[[ Data for processing, beginning ]]

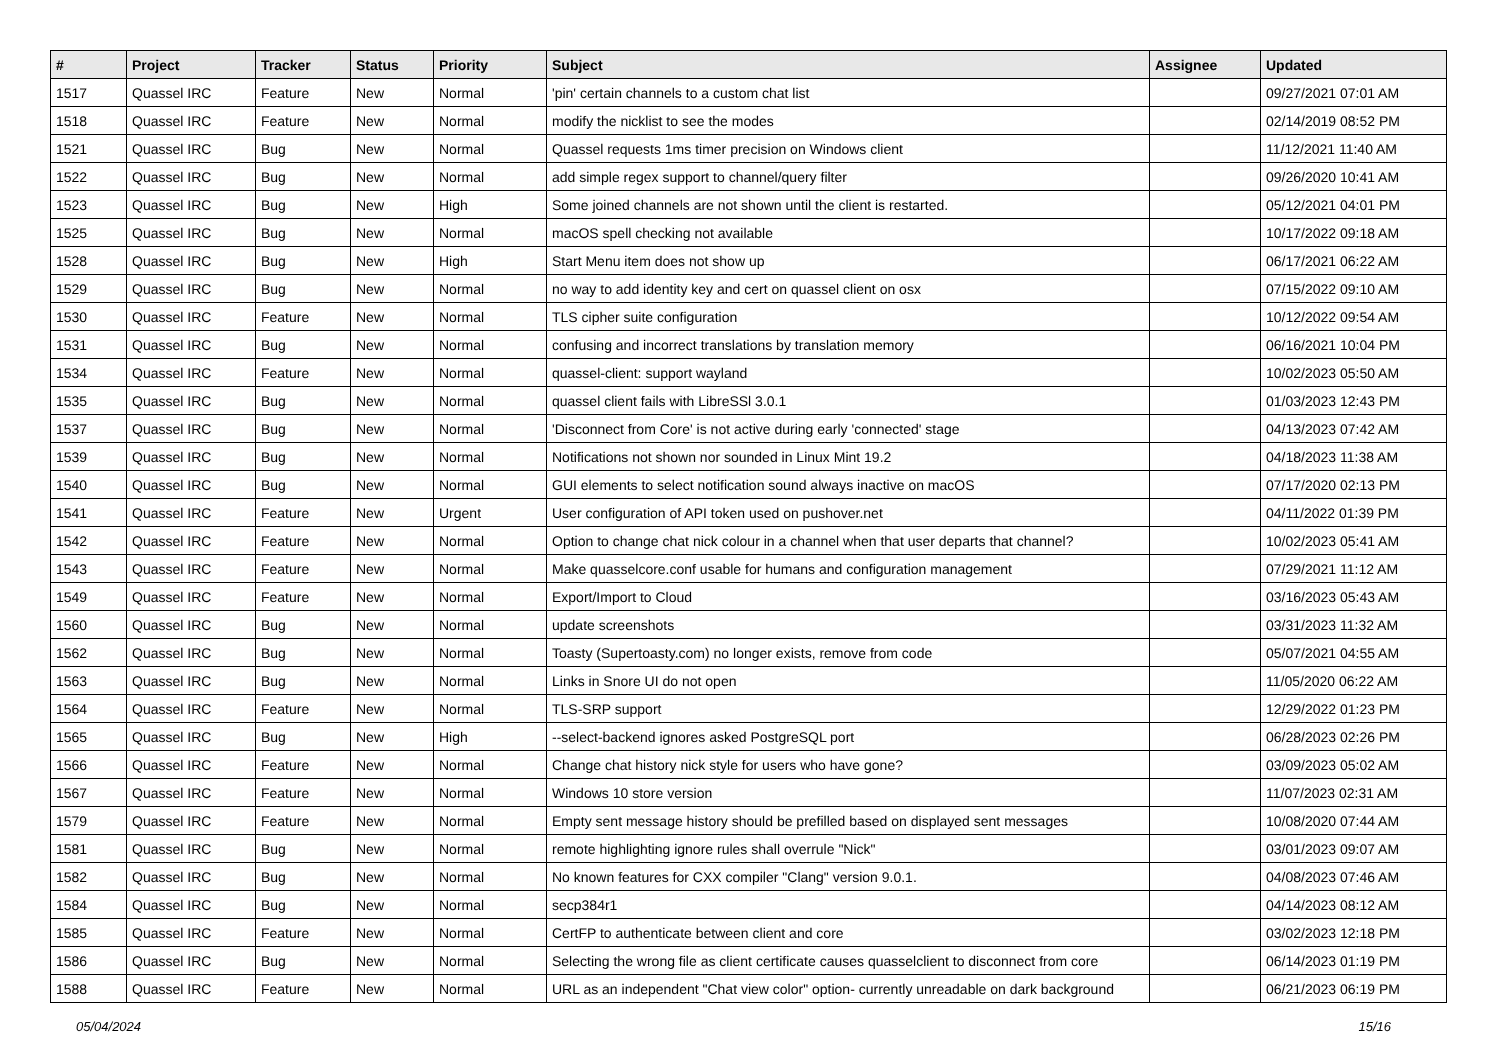| # | Project | Tracker | Status | Priority | Subject | Assignee | Updated |
| --- | --- | --- | --- | --- | --- | --- | --- |
| 1517 | Quassel IRC | Feature | New | Normal | 'pin' certain channels to a custom chat list | | 09/27/2021 07:01 AM |
| 1518 | Quassel IRC | Feature | New | Normal | modify the nicklist to see the modes | | 02/14/2019 08:52 PM |
| 1521 | Quassel IRC | Bug | New | Normal | Quassel requests 1ms timer precision on Windows client | | 11/12/2021 11:40 AM |
| 1522 | Quassel IRC | Bug | New | Normal | add simple regex support to channel/query filter | | 09/26/2020 10:41 AM |
| 1523 | Quassel IRC | Bug | New | High | Some joined channels are not shown until the client is restarted. | | 05/12/2021 04:01 PM |
| 1525 | Quassel IRC | Bug | New | Normal | macOS spell checking not available | | 10/17/2022 09:18 AM |
| 1528 | Quassel IRC | Bug | New | High | Start Menu item does not show up | | 06/17/2021 06:22 AM |
| 1529 | Quassel IRC | Bug | New | Normal | no way to add identity key and cert on quassel client on osx | | 07/15/2022 09:10 AM |
| 1530 | Quassel IRC | Feature | New | Normal | TLS cipher suite configuration | | 10/12/2022 09:54 AM |
| 1531 | Quassel IRC | Bug | New | Normal | confusing and incorrect translations by translation memory | | 06/16/2021 10:04 PM |
| 1534 | Quassel IRC | Feature | New | Normal | quassel-client: support wayland | | 10/02/2023 05:50 AM |
| 1535 | Quassel IRC | Bug | New | Normal | quassel client fails with LibreSSl 3.0.1 | | 01/03/2023 12:43 PM |
| 1537 | Quassel IRC | Bug | New | Normal | 'Disconnect from Core' is not active during early 'connected' stage | | 04/13/2023 07:42 AM |
| 1539 | Quassel IRC | Bug | New | Normal | Notifications not shown nor sounded in Linux Mint 19.2 | | 04/18/2023 11:38 AM |
| 1540 | Quassel IRC | Bug | New | Normal | GUI elements to select notification sound always inactive on macOS | | 07/17/2020 02:13 PM |
| 1541 | Quassel IRC | Feature | New | Urgent | User configuration of API token used on pushover.net | | 04/11/2022 01:39 PM |
| 1542 | Quassel IRC | Feature | New | Normal | Option to change chat nick colour in a channel when that user departs that channel? | | 10/02/2023 05:41 AM |
| 1543 | Quassel IRC | Feature | New | Normal | Make quasselcore.conf usable for humans and configuration management | | 07/29/2021 11:12 AM |
| 1549 | Quassel IRC | Feature | New | Normal | Export/Import to Cloud | | 03/16/2023 05:43 AM |
| 1560 | Quassel IRC | Bug | New | Normal | update screenshots | | 03/31/2023 11:32 AM |
| 1562 | Quassel IRC | Bug | New | Normal | Toasty (Supertoasty.com) no longer exists, remove from code | | 05/07/2021 04:55 AM |
| 1563 | Quassel IRC | Bug | New | Normal | Links in Snore UI do not open | | 11/05/2020 06:22 AM |
| 1564 | Quassel IRC | Feature | New | Normal | TLS-SRP support | | 12/29/2022 01:23 PM |
| 1565 | Quassel IRC | Bug | New | High | --select-backend ignores asked PostgreSQL port | | 06/28/2023 02:26 PM |
| 1566 | Quassel IRC | Feature | New | Normal | Change chat history nick style for users who have gone? | | 03/09/2023 05:02 AM |
| 1567 | Quassel IRC | Feature | New | Normal | Windows 10 store version | | 11/07/2023 02:31 AM |
| 1579 | Quassel IRC | Feature | New | Normal | Empty sent message history should be prefilled based on displayed sent messages | | 10/08/2020 07:44 AM |
| 1581 | Quassel IRC | Bug | New | Normal | remote highlighting ignore rules shall overrule "Nick" | | 03/01/2023 09:07 AM |
| 1582 | Quassel IRC | Bug | New | Normal | No known features for CXX compiler "Clang" version 9.0.1. | | 04/08/2023 07:46 AM |
| 1584 | Quassel IRC | Bug | New | Normal | secp384r1 | | 04/14/2023 08:12 AM |
| 1585 | Quassel IRC | Feature | New | Normal | CertFP to authenticate between client and core | | 03/02/2023 12:18 PM |
| 1586 | Quassel IRC | Bug | New | Normal | Selecting the wrong file as client certificate causes quasselclient to disconnect from core | | 06/14/2023 01:19 PM |
| 1588 | Quassel IRC | Feature | New | Normal | URL as an independent "Chat view color" option- currently unreadable on dark background | | 06/21/2023 06:19 PM |
05/04/2024 15/16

[[ Data for processing, end ]]

• **Your objective**
Line count for "configuration": give the number of lines in the data above that include it, and nothing else.

• **Finished task**
3